»»
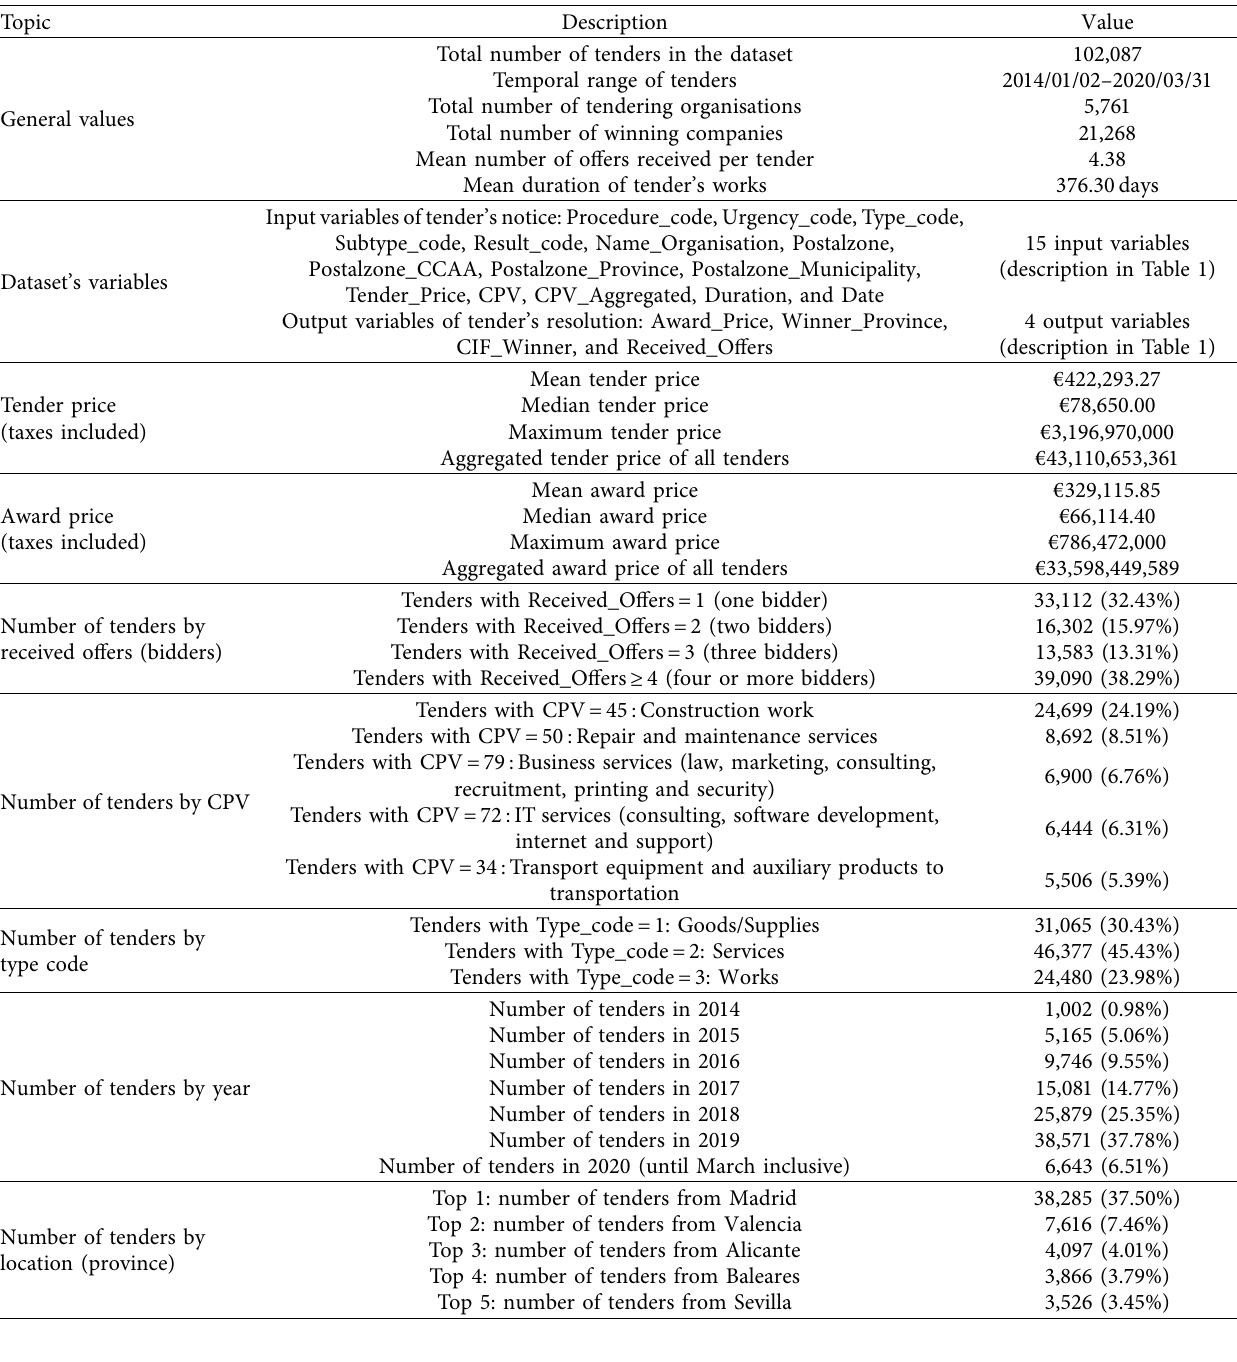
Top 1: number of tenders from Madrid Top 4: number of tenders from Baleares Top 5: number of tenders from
««
»»
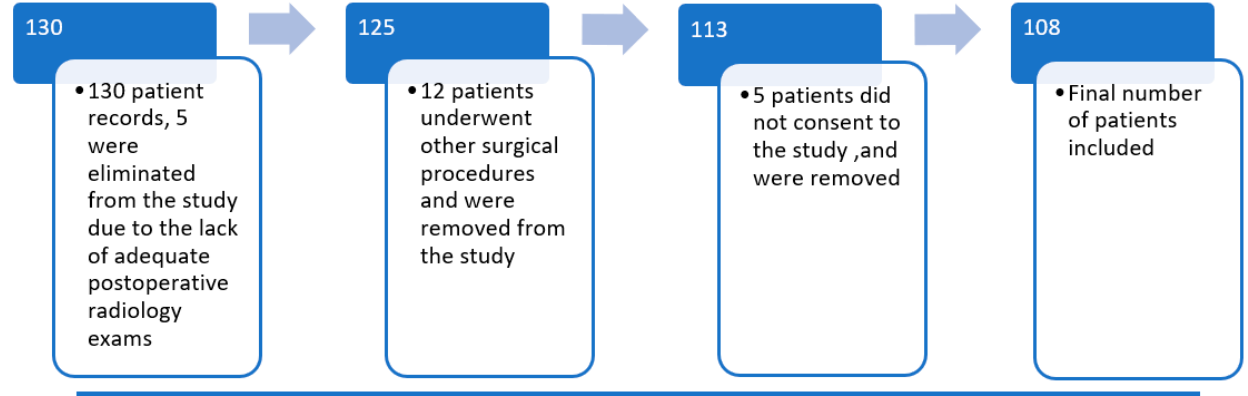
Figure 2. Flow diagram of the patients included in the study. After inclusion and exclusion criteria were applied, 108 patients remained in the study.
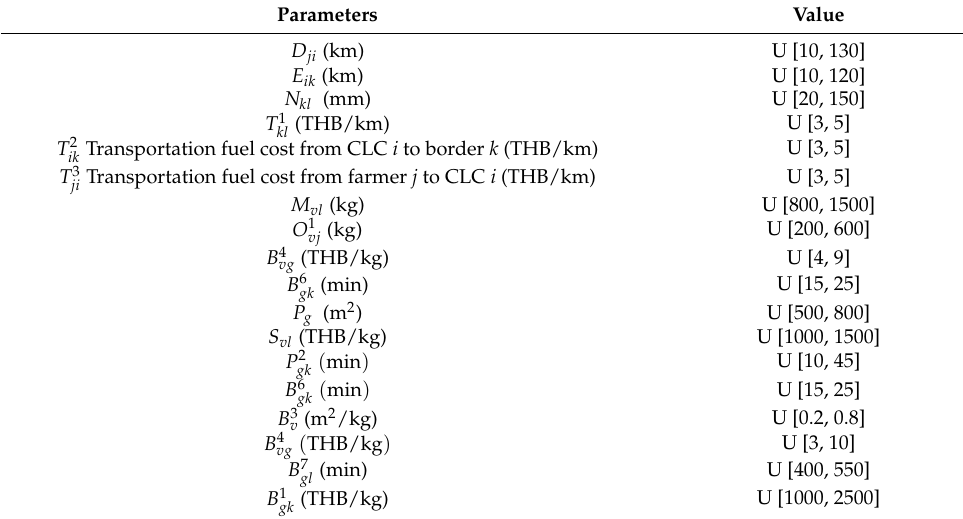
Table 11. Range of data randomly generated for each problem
««
Your task:
Find where the line with "Figure 2. Flow" sits in the material above and where the line with "Table 11. Range" sits. Set down exactly the lines from the first to the second, both included and nothing else, without pictures.

Exercise output:
Figure 2. Flow diagram of the patients included in the study. After inclusion and exclusion criteria were applied, 108 patients remained in the study.
Table 11. Range of data randomly generated for each problem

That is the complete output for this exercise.